==== Supplied material
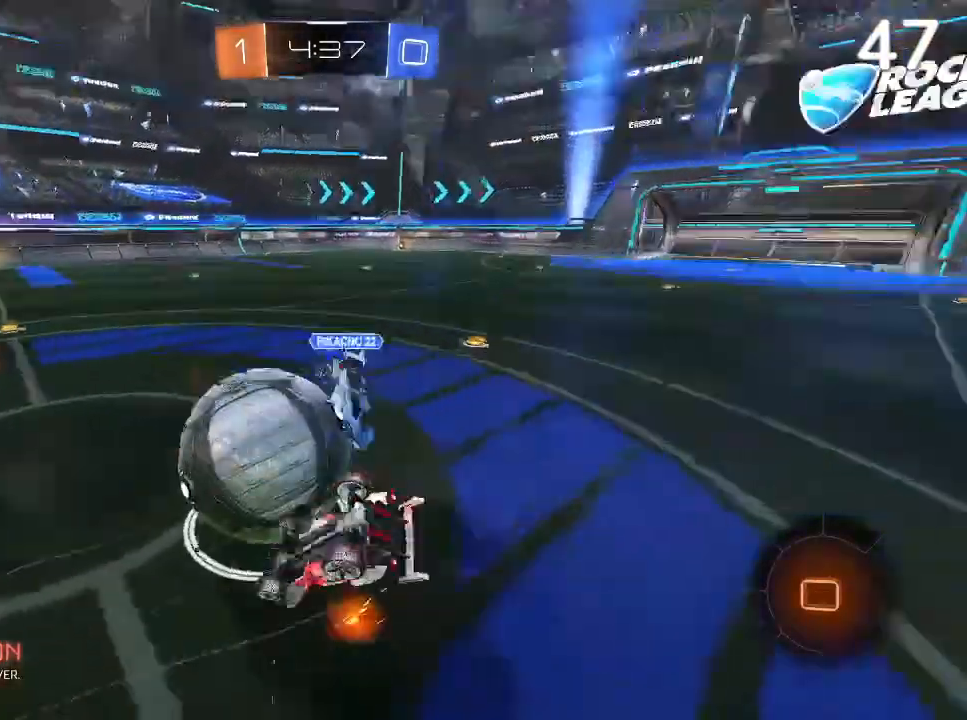
{"buttons": [], "left_stick": "center", "right_stick": "center", "events": [[100, "CROSS", "up"], [100, "left_stick", "up-right"], [167, "L2", "up"], [400, "R2", "up"], [433, "left_stick", "center"]]}
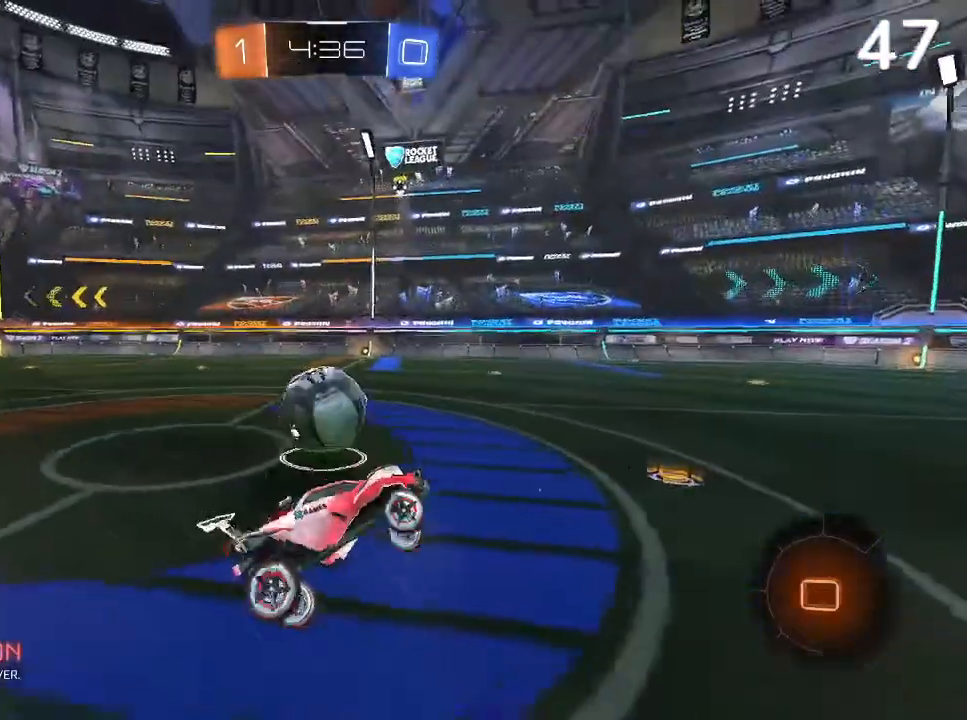
{"buttons": ["R2"], "left_stick": "center", "right_stick": "center", "events": [[100, "R2", "down"], [133, "left_stick", "left"], [467, "left_stick", "center"]]}
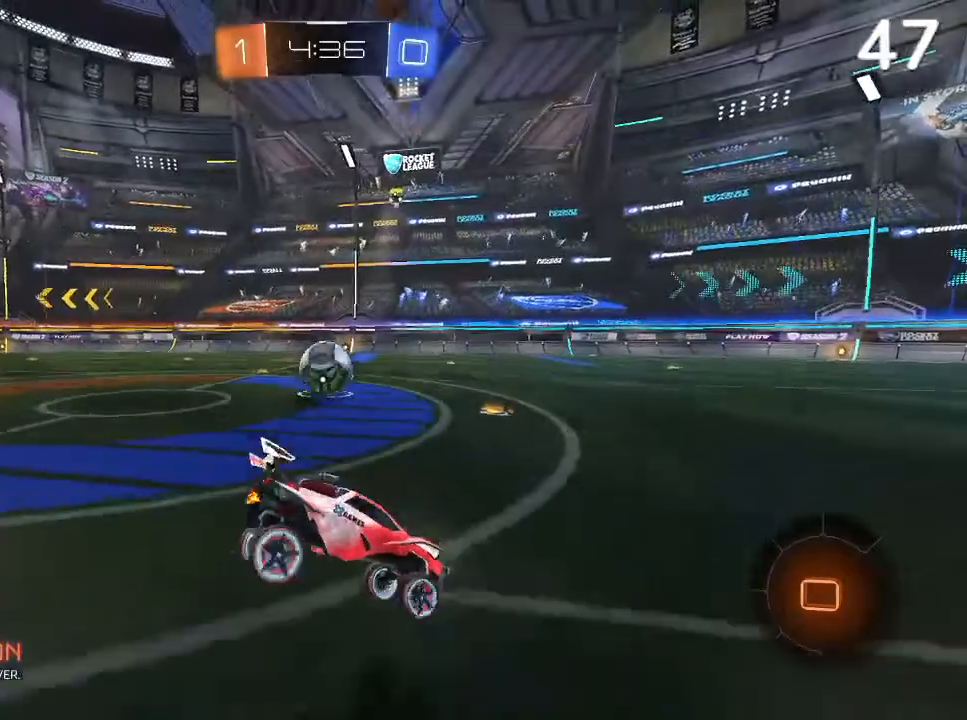
{"buttons": ["CIRCLE", "R2"], "left_stick": "center", "right_stick": "center", "events": [[333, "CIRCLE", "down"]]}
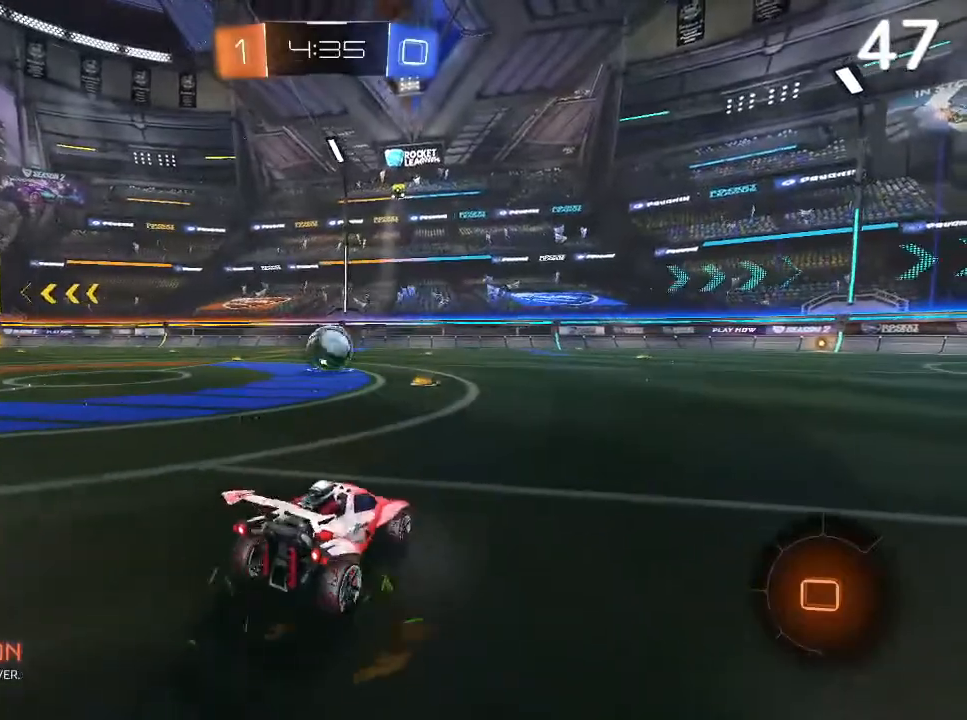
{"buttons": ["CIRCLE", "R2"], "left_stick": "left", "right_stick": "center", "events": [[200, "left_stick", "up"], [400, "left_stick", "left"]]}
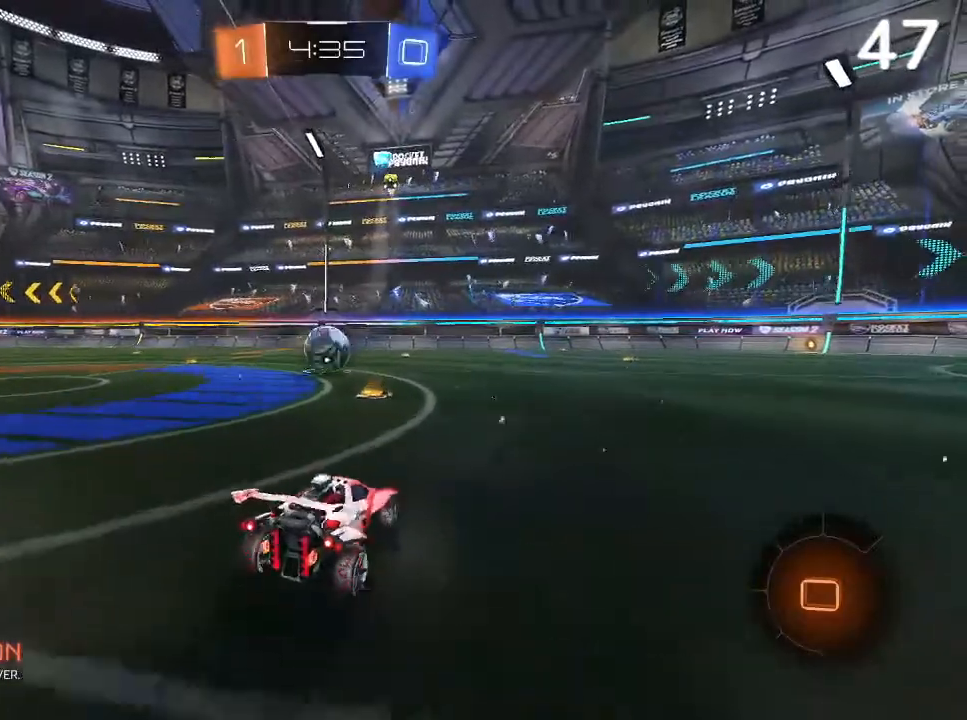
{"buttons": ["CIRCLE", "R2"], "left_stick": "center", "right_stick": "center", "events": [[167, "left_stick", "center"]]}
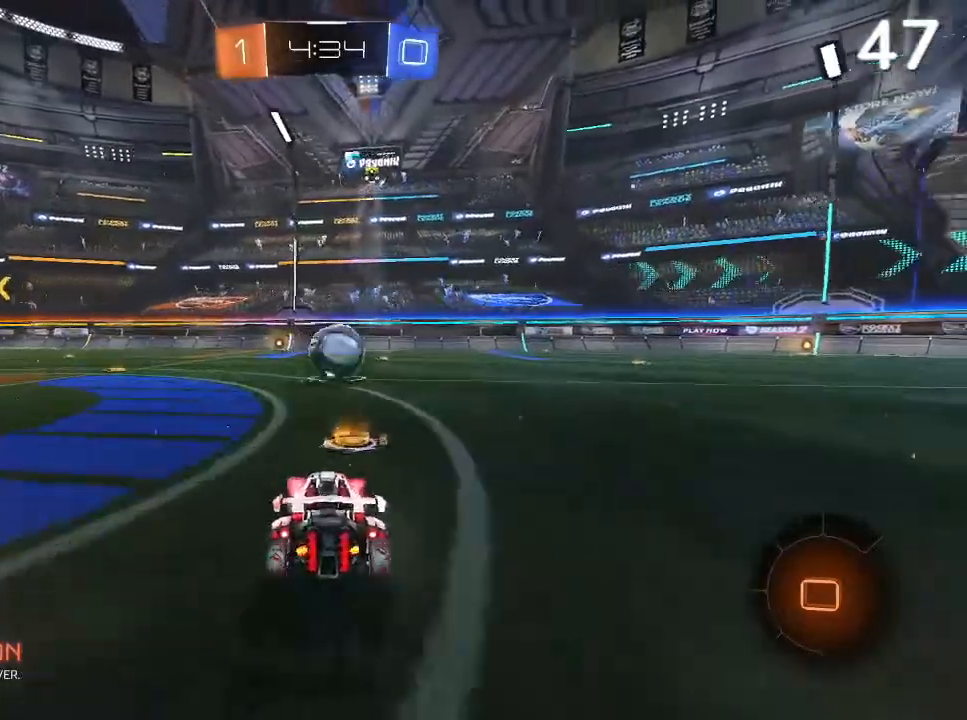
{"buttons": ["CIRCLE", "R2"], "left_stick": "up-right", "right_stick": "center", "events": [[67, "left_stick", "up-right"], [233, "left_stick", "center"], [500, "left_stick", "up-right"]]}
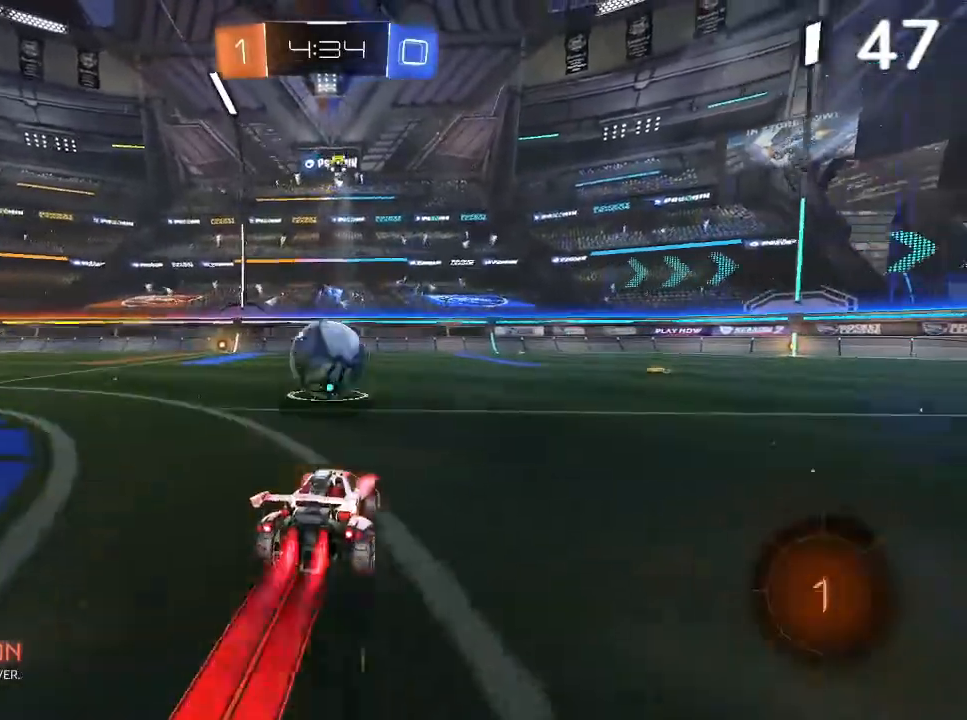
{"buttons": ["R2"], "left_stick": "left", "right_stick": "center", "events": [[133, "left_stick", "left"], [233, "CIRCLE", "up"]]}
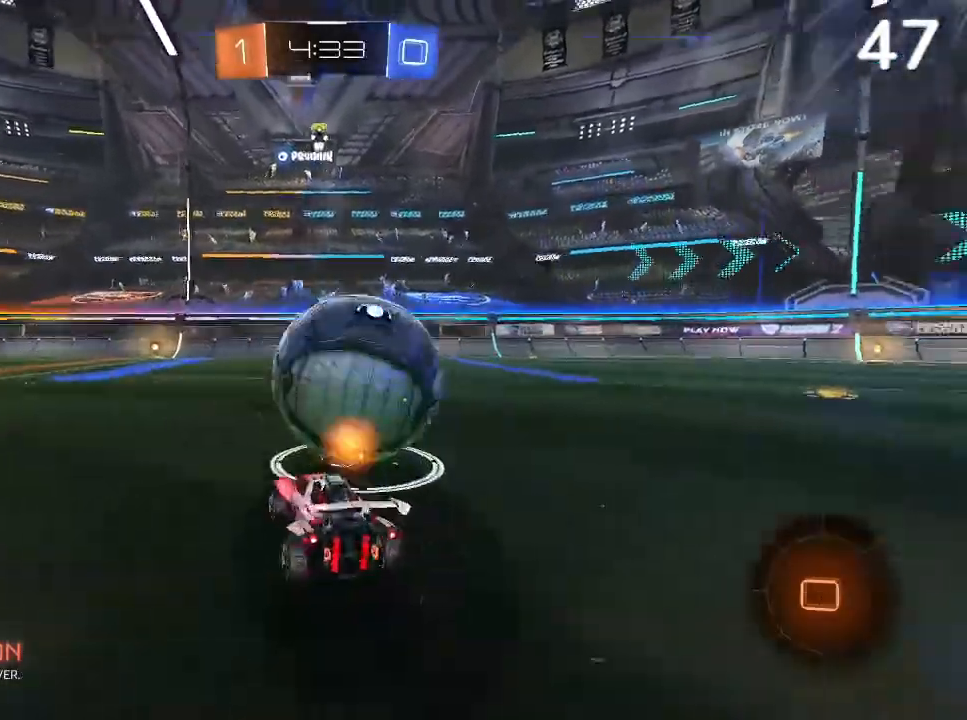
{"buttons": ["R2"], "left_stick": "left", "right_stick": "center", "events": [[67, "left_stick", "center"], [433, "left_stick", "left"]]}
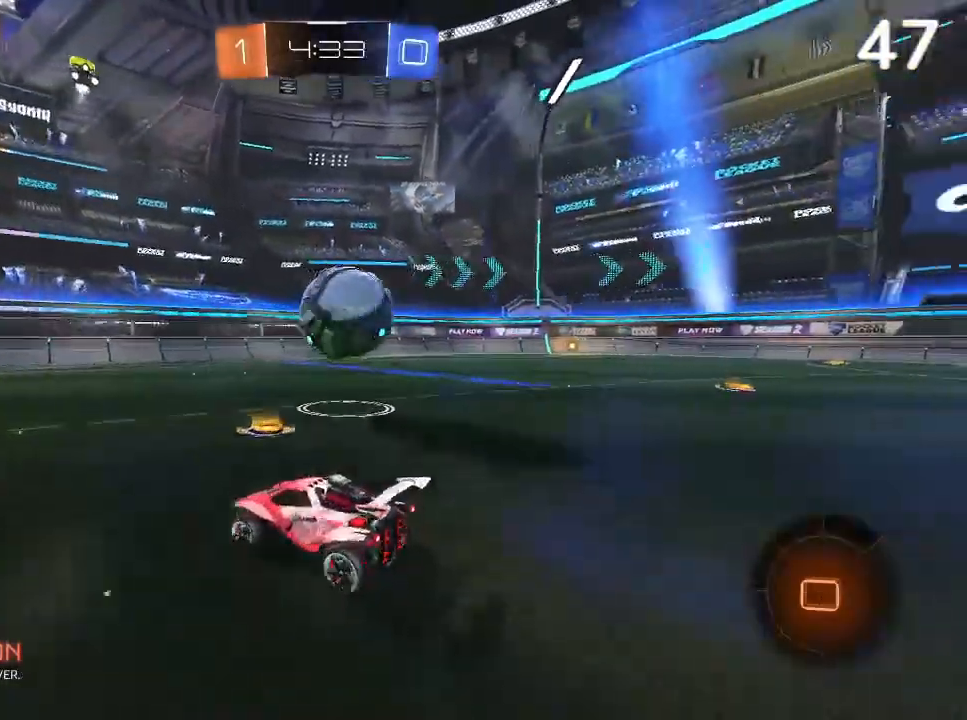
{"buttons": ["R2"], "left_stick": "center", "right_stick": "center", "events": [[133, "left_stick", "center"], [200, "left_stick", "left"], [400, "left_stick", "center"]]}
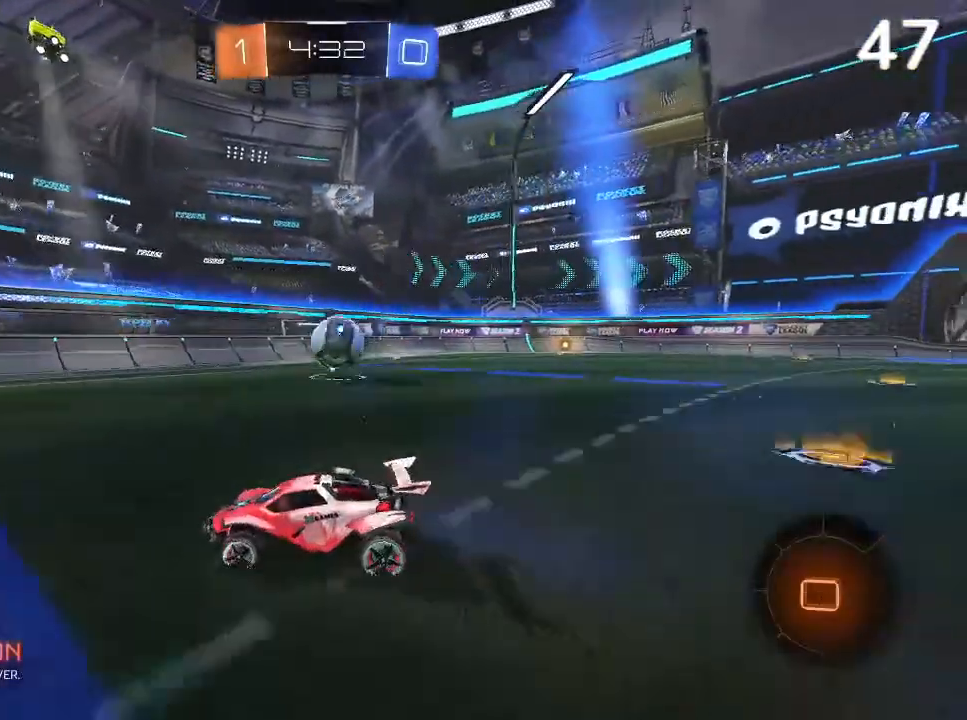
{"buttons": ["R2"], "left_stick": "left", "right_stick": "center", "events": [[433, "left_stick", "left"]]}
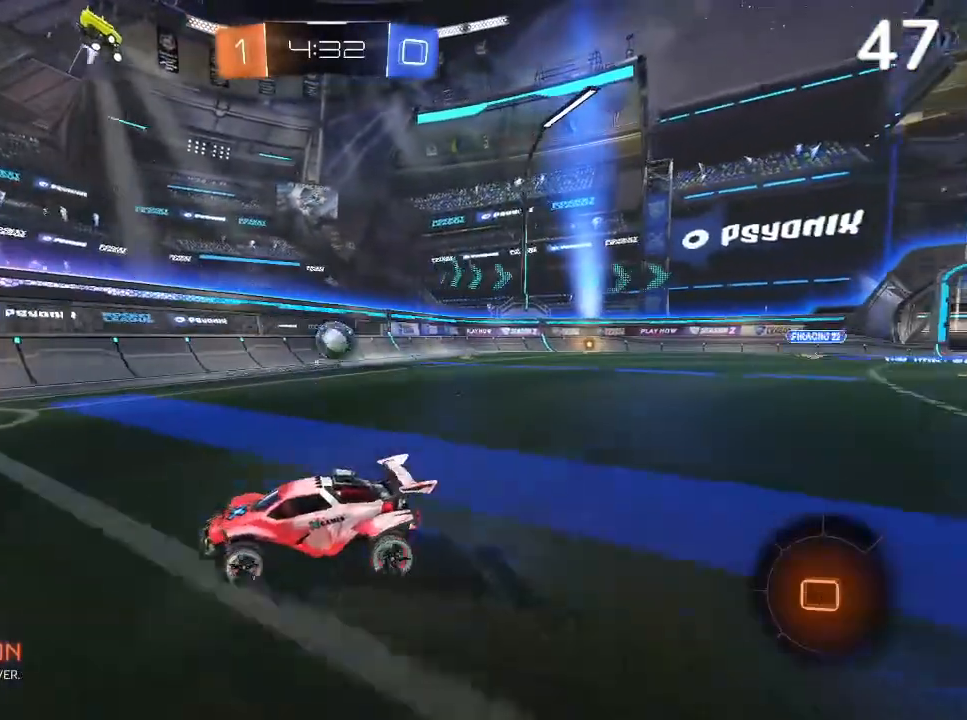
{"buttons": ["R2"], "left_stick": "center", "right_stick": "center", "events": [[133, "left_stick", "center"], [267, "left_stick", "up-right"], [467, "left_stick", "center"]]}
========
▸ Task description: When you copy the data above, reproduce each line exactly and skip every image.

▸ Response:
{"buttons": [], "left_stick": "center", "right_stick": "center", "events": [[100, "CROSS", "up"], [100, "left_stick", "up-right"], [167, "L2", "up"], [400, "R2", "up"], [433, "left_stick", "center"]]}
{"buttons": ["R2"], "left_stick": "center", "right_stick": "center", "events": [[100, "R2", "down"], [133, "left_stick", "left"], [467, "left_stick", "center"]]}
{"buttons": ["CIRCLE", "R2"], "left_stick": "center", "right_stick": "center", "events": [[333, "CIRCLE", "down"]]}
{"buttons": ["CIRCLE", "R2"], "left_stick": "left", "right_stick": "center", "events": [[200, "left_stick", "up"], [400, "left_stick", "left"]]}
{"buttons": ["CIRCLE", "R2"], "left_stick": "center", "right_stick": "center", "events": [[167, "left_stick", "center"]]}
{"buttons": ["CIRCLE", "R2"], "left_stick": "up-right", "right_stick": "center", "events": [[67, "left_stick", "up-right"], [233, "left_stick", "center"], [500, "left_stick", "up-right"]]}
{"buttons": ["R2"], "left_stick": "left", "right_stick": "center", "events": [[133, "left_stick", "left"], [233, "CIRCLE", "up"]]}
{"buttons": ["R2"], "left_stick": "left", "right_stick": "center", "events": [[67, "left_stick", "center"], [433, "left_stick", "left"]]}
{"buttons": ["R2"], "left_stick": "center", "right_stick": "center", "events": [[133, "left_stick", "center"], [200, "left_stick", "left"], [400, "left_stick", "center"]]}
{"buttons": ["R2"], "left_stick": "left", "right_stick": "center", "events": [[433, "left_stick", "left"]]}
{"buttons": ["R2"], "left_stick": "center", "right_stick": "center", "events": [[133, "left_stick", "center"], [267, "left_stick", "up-right"], [467, "left_stick", "center"]]}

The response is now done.